深呼吸の練習は旦那さんと一緒にするのがおすすめ
深呼吸の練習は、旦那さんに誘導してもらいやってみます。
痛みがきたら、「鼻から吸ってー口から吐いてー(1回目)、鼻から吸ってー口から吐いてー(2回目)、鼻から吸ってーそのまま息を止めてきばる」と声かけるのが、旦那さんの役割です。
ラマーズ法を指導してもらうには?
ラマーズ法を指導してもらうには、通っている病院やクリニックで「ラマーズ法」を教えてもらえる教室はあるか確認してみて下さい。
病院によってはラマーズ法だけにこだわらず、ソフロロジーなどの教室と合わせて呼吸法を指導している施設もあります。
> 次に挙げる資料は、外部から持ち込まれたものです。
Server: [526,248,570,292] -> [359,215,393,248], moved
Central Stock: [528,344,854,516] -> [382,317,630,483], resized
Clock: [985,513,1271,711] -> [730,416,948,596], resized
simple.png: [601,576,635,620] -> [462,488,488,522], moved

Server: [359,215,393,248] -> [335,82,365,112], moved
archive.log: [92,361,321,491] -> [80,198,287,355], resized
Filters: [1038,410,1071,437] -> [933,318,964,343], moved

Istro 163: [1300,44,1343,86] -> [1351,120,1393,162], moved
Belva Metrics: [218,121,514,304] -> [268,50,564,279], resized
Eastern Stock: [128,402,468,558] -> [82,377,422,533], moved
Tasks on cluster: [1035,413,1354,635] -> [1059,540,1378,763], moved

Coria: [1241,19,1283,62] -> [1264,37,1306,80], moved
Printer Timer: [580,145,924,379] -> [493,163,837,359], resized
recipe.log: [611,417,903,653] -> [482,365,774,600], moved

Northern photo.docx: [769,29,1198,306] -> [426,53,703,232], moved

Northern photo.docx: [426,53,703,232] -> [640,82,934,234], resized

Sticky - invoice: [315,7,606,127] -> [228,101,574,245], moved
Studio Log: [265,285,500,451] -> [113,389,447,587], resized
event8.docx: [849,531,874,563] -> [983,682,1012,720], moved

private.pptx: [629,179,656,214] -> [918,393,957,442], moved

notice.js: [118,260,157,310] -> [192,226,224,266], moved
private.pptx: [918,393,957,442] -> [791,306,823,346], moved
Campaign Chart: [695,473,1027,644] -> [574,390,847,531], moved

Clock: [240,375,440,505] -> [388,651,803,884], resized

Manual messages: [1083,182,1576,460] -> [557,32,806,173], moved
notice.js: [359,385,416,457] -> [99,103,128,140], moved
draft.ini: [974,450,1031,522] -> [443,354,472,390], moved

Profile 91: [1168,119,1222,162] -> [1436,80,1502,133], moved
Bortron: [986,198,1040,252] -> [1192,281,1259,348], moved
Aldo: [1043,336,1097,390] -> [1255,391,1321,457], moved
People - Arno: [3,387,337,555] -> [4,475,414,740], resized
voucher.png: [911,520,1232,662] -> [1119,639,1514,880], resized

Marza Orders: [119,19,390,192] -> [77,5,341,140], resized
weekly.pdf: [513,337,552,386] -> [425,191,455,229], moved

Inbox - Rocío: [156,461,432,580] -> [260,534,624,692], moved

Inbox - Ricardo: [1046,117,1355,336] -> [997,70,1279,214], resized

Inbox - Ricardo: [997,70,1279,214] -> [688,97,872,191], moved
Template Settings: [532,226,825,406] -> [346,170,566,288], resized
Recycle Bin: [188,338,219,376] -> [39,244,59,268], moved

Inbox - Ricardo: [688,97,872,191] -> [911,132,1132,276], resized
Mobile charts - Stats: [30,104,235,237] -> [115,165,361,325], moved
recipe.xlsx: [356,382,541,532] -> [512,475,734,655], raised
どんな教室でも、お産について学ぶ場であれば呼吸法について紹介するはずです。
まとめ
お産のときは、どんなに練習していても、パニックになったり思い通りに分娩が進まなかったりします。
今は、そんなときを想像して急に不安になったり、気分が落ちたりすることもあるはずです。
そんなときは、ゆっくり深呼吸して、自分の呼吸を感じて下さい。それからまた、ラマーズ法の「呼吸法」に取り組んでみて下さい。
本番では、旦那さんはもちろん、私たち助産師も一緒にサポートします。頑張って下さい。